# WHAT TO PRODUCE:
The material below is to be copied exactly from the line with "austauschbar. Wir bieten" up to and including the line with "dus het is essentieel", with nothing else kept and no pictures.

# GIVEN ENTRIES:
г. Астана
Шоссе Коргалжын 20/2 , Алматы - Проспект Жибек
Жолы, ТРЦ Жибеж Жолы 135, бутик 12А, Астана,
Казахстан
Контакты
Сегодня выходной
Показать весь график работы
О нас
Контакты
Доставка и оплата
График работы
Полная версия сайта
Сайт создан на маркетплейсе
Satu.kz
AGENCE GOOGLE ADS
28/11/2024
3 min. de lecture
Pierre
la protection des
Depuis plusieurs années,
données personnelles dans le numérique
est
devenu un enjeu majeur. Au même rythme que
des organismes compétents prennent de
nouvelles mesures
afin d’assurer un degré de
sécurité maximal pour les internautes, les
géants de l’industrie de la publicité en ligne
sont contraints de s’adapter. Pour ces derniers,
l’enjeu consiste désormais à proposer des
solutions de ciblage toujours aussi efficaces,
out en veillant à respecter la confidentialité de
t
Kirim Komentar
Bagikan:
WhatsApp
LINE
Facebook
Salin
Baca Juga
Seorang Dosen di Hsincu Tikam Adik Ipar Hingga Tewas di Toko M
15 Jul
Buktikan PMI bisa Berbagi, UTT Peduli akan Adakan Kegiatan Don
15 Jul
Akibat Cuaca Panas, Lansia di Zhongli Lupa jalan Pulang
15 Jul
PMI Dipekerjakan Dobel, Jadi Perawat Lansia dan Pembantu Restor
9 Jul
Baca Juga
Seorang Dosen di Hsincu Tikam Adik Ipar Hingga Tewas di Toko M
--
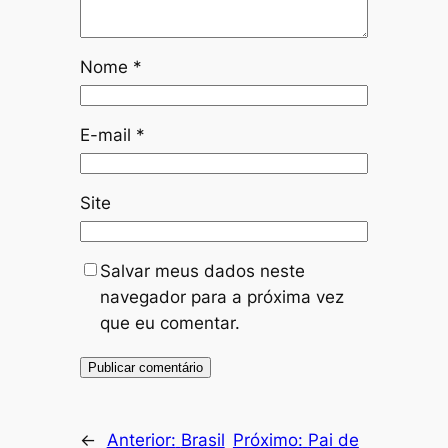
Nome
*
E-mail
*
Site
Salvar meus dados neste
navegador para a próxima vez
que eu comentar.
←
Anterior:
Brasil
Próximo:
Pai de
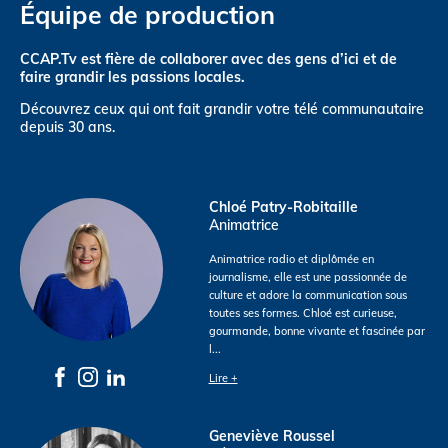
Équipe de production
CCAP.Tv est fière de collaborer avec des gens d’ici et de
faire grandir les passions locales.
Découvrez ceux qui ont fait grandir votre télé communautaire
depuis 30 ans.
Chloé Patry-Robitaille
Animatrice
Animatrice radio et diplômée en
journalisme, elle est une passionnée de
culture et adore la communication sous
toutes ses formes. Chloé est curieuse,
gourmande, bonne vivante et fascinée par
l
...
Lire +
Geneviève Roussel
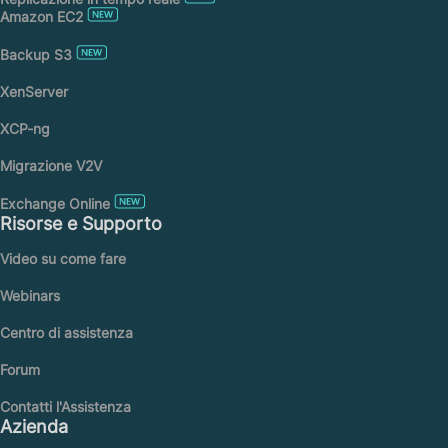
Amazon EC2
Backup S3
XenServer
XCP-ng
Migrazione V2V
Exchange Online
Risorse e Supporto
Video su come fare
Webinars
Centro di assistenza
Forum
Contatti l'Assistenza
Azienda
---
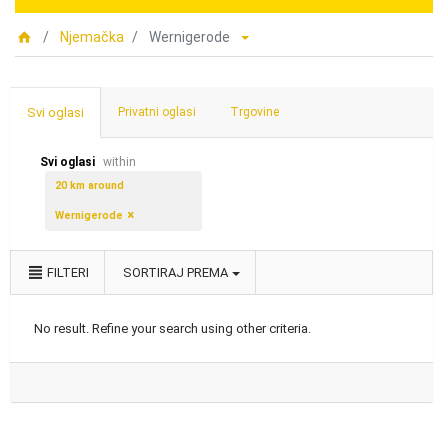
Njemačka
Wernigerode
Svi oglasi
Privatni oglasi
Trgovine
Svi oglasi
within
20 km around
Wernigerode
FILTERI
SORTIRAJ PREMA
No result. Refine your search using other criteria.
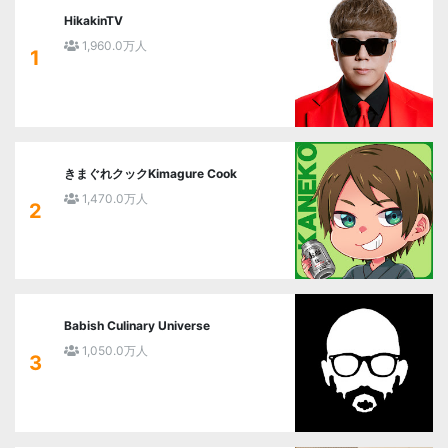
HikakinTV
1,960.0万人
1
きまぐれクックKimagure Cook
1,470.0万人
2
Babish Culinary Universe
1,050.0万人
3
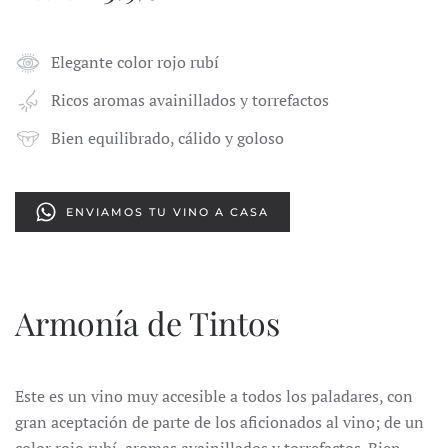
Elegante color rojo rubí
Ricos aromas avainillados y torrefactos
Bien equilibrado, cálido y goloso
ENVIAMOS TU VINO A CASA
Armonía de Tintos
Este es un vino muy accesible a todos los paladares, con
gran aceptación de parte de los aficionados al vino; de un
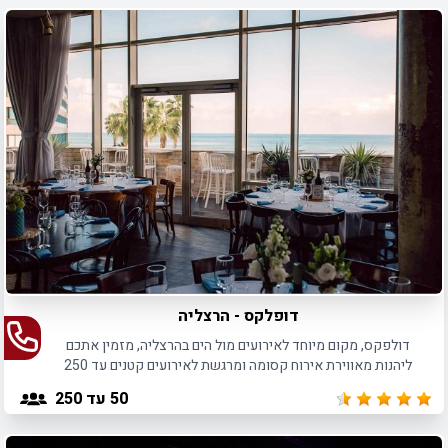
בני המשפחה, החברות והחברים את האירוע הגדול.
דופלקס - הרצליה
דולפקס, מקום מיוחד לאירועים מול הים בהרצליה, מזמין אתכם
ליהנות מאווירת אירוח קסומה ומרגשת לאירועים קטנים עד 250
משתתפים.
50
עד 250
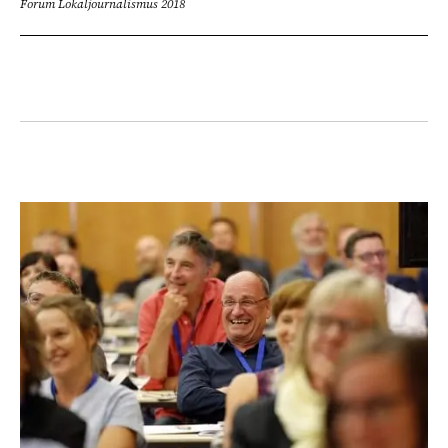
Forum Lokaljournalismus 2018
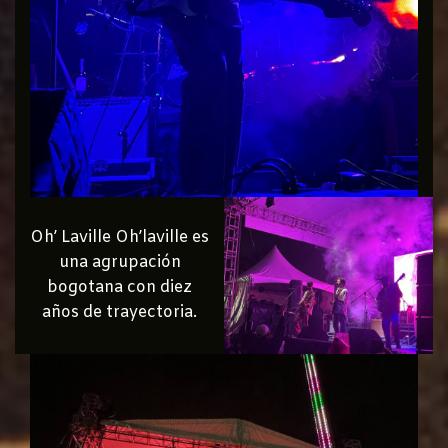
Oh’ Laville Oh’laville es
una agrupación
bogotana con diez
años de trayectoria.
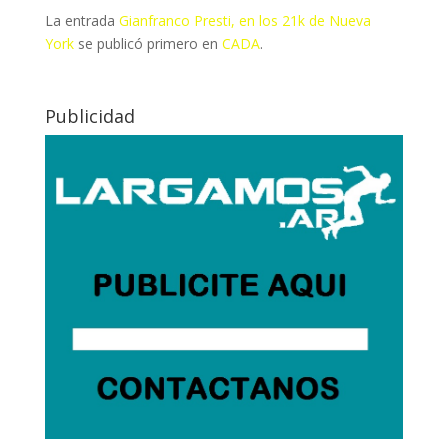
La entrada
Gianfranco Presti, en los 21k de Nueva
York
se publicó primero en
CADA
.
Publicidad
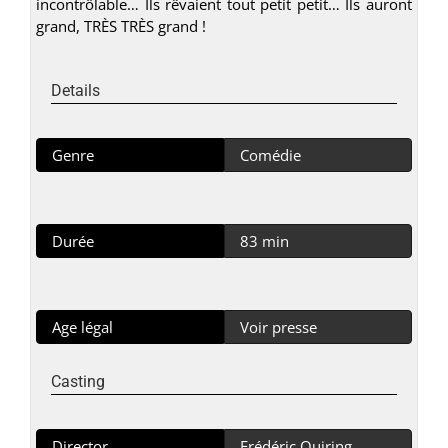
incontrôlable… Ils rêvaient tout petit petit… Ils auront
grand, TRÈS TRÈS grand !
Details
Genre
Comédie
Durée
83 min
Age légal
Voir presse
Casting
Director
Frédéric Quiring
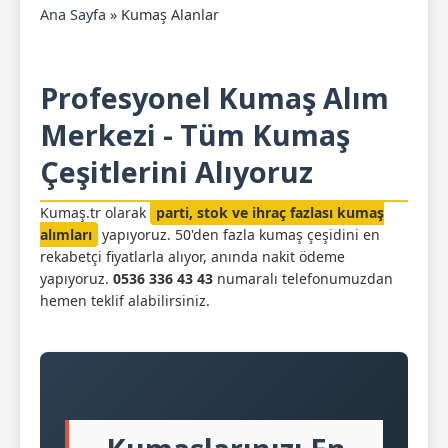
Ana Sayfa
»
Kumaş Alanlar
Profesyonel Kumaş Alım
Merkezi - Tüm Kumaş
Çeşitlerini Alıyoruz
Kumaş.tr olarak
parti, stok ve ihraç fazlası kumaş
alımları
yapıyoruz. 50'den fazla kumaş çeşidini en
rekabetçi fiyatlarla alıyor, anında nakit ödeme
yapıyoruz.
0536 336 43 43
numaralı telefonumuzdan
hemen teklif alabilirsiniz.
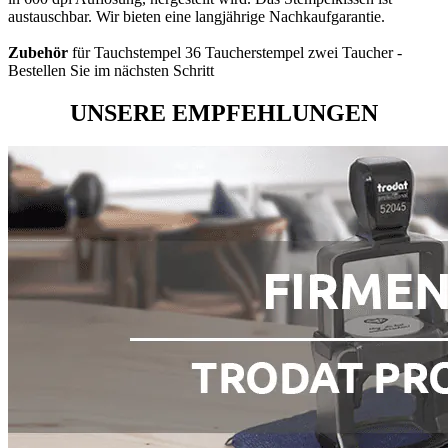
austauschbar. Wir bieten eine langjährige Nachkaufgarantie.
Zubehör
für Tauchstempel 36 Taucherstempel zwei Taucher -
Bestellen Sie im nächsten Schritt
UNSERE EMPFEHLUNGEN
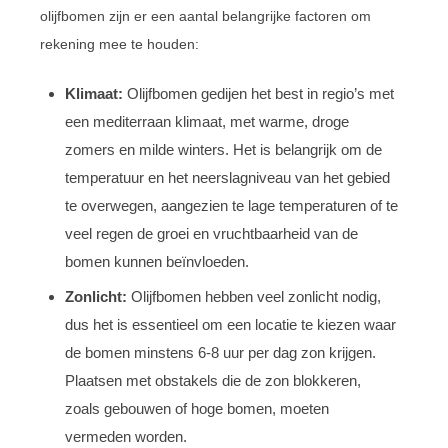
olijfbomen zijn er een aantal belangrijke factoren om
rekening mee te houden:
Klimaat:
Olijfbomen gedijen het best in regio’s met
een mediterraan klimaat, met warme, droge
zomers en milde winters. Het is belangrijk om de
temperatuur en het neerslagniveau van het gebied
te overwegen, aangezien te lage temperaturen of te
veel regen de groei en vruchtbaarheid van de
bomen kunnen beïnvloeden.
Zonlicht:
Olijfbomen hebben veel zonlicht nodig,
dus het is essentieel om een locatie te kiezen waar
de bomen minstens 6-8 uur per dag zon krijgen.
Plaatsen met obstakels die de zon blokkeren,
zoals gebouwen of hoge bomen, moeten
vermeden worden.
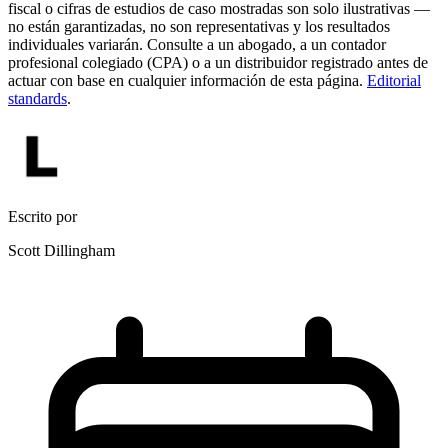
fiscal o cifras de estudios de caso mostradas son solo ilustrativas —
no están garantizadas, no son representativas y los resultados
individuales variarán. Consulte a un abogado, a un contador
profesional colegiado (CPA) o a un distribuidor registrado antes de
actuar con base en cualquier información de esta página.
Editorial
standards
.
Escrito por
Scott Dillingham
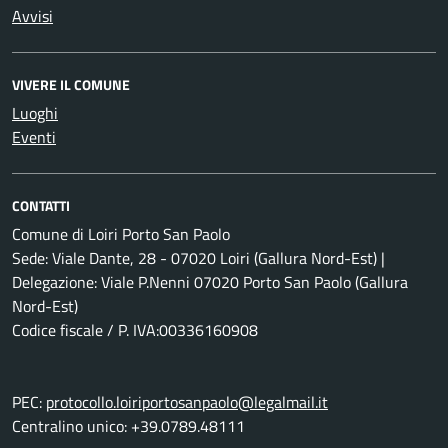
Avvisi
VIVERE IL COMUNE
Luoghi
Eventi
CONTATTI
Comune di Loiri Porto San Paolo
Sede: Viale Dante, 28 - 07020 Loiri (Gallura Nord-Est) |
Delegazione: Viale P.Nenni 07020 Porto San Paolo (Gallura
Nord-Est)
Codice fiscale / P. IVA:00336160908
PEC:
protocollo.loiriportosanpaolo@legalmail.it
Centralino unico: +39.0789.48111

# RESPONSE AREA:
austauschbar. Wir bieten eine langjährige Nachkaufgarantie.
Zubehör
für Tauchstempel 36 Taucherstempel zwei Taucher -
Bestellen Sie im nächsten Schritt
UNSERE EMPFEHLUNGEN
olijfbomen zijn er een aantal belangrijke factoren om
rekening mee te houden:
Klimaat:
Olijfbomen gedijen het best in regio’s met
een mediterraan klimaat, met warme, droge
zomers en milde winters. Het is belangrijk om de
temperatuur en het neerslagniveau van het gebied
te overwegen, aangezien te lage temperaturen of te
veel regen de groei en vruchtbaarheid van de
bomen kunnen beïnvloeden.
Zonlicht:
Olijfbomen hebben veel zonlicht nodig,
dus het is essentieel om een locatie te kiezen waar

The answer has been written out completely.